## Instructions to follow
Copy each line of the records that holds the string "Hyatt".

## Given information
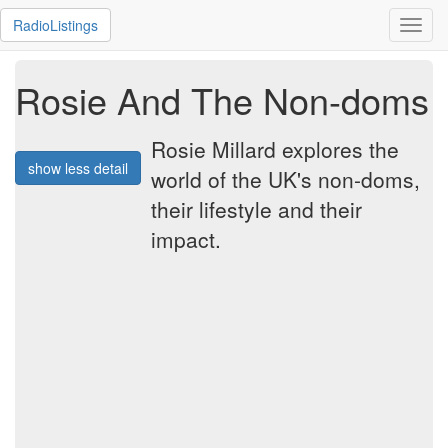
RadioListings
Toggl
navig
Rosie And The Non-doms
Rosie Millard explores the
show less detail
world of the UK's non-doms,
their lifestyle and their
impact.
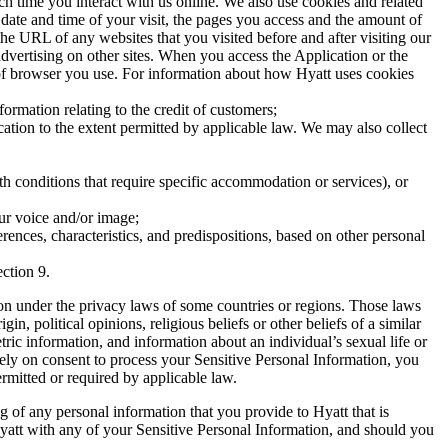
h time you interact with us online. We also use cookies and related
 date and time of your visit, the pages you access and the amount of
he URL of any websites that you visited before and after visiting our
advertising on other sites. When you access the Application or the
 of browser you use. For information about how Hyatt uses cookies
ormation relating to the credit of customers;
tion to the extent permitted by applicable law. We may also collect
th conditions that require specific accommodation or services), or
ur voice and/or image;
ences, characteristics, and predispositions, based on other personal
ction 9.
ion under the privacy laws of some countries or regions. Those laws
, political opinions, religious beliefs or other beliefs of a similar
tric information, and information about an individual’s sexual life or
 rely on consent to process your Sensitive Personal Information, you
ermitted or required by applicable law.
g of any personal information that you provide to Hyatt that is
Hyatt with any of your Sensitive Personal Information, and should you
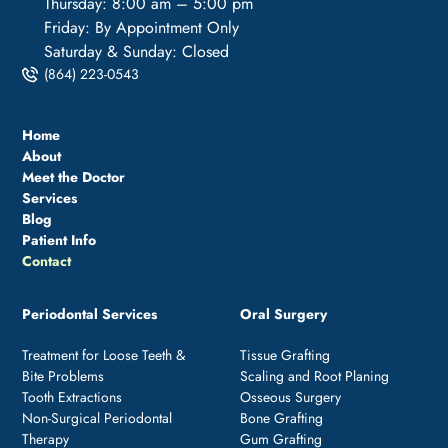
Thursday: 8:00 am – 5:00 pm
Friday: By Appointment Only
Saturday & Sunday: Closed
(864) 223-0543
Home
About
Meet the Doctor
Services
Blog
Patient Info
Contact
Periodontal Services
Oral Surgery
Treatment for Loose Teeth &
Tissue Grafting
Bite Problems
Scaling and Root Planing
Tooth Extractions
Osseous Surgery
Non-Surgical Periodontal
Bone Grafting
Therapy
Gum Grafting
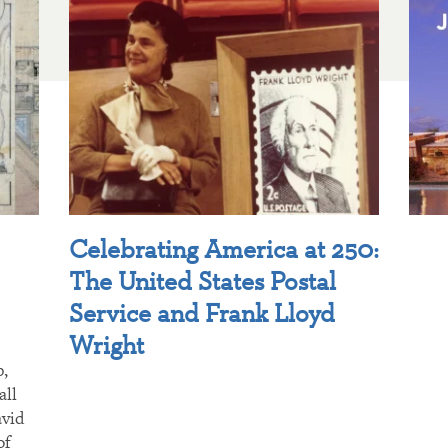
Celebrating America at 250:
The United States Postal
Service and Frank Lloyd
Wright
p,
all
avid
of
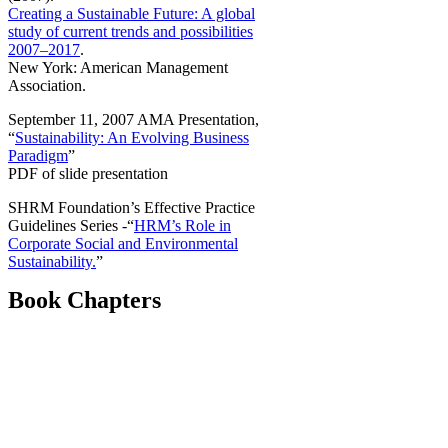
Creating a Sustainable Future: A global
study of current trends and possibilities
2007–2017
.
New York: American Management
Association.
September 11, 2007 AMA Presentation,
“
Sustainability: An Evolving Business
Paradigm
”
PDF of slide presentation
SHRM Foundation’s Effective Practice
Guidelines Series -“
HRM’s Role in
Corporate Social and Environmental
Sustainability.
”
Book Chapters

## Response area
 of browser you use. For information about how Hyatt uses cookies
g of any personal information that you provide to Hyatt that is
Hyatt with any of your Sensitive Personal Information, and should you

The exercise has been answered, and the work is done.